Plastic trash in the ocean is becoming one of our bigger health risks both for individuals, through fish ingestion, and for the planet. It is in no way sustainable to use a plastic tray every day for lunch.
— Amy Wolf, LMP
Editor replies: Some shoppers may welcome paying for individual service at a meat or seafood counter (where chosen cuts are wrapped to order in butcher paper) but research shows that an overwhelming majority of PCC members are price-sensitive to the cost of natural and organic foods. Providing full-service meat and delis, to eliminate packaging, would mean higher prices from increased labor. Would shoppers welcome the trade-off? That’s the debate.
PCC intentionally dedicates more space to bulk and fresh foods than other grocers, encouraging environmentally sustainable choices. At Edmonds and Redmond, we also provide dinner plates for hot or cold deli foods, encouraging shoppers to sit down and enjoy a convenient lunch or dinner on-site, without the grab ’n go plastic trays. We hope increasing numbers of shoppers will choose this option.
Our stores and shoppers all contribute in varying degrees to the use of plastics so perhaps we individually need to challenge ourselves to advocate the best answer to the problem of plastics around food: choose bulk staples and whole, fresh foods, and cook — without relying on ready-to-eat foods.
BPA in tomato cans
I love PCC and really appreciate all the great work that is accomplished by educating us in this newsletter. As an often-consumer of PCC’s excellent soups, I inquired recently about the source of the tomatoes. I was told they are from a can.

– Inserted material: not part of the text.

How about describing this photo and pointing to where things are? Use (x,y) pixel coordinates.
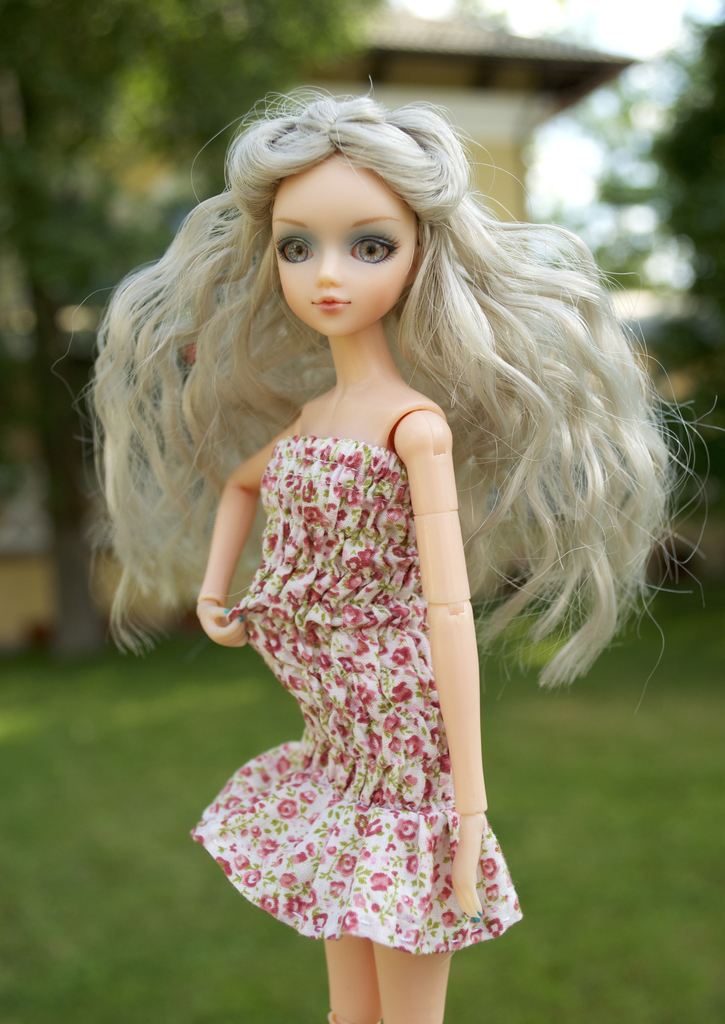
In this image in the front (334,649) there is a doll (349,537). In the background (156,662) there is grass (493,763), there are trees (114,166) and there is a house (481,113).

Wouldn’t BPA from the plastic lining (in the can) be a concern? I admit that I am pickier than most regarding chemical contamination of food, but is there any other option that will not “break the bank”? Thank you very much,
— Steve Bradley, Edmonds
Editor replies: There are no canned tomatoes that we know of in food service size without BPA in the resin of the lining of the can. But Muir Glen, which supplies canned tomatoes to the deli, recently announced that it would no longer use cans with BPA, starting with the next tomato harvest. In our grocery aisles, there are preserved tomatoes in jars and aseptic containers.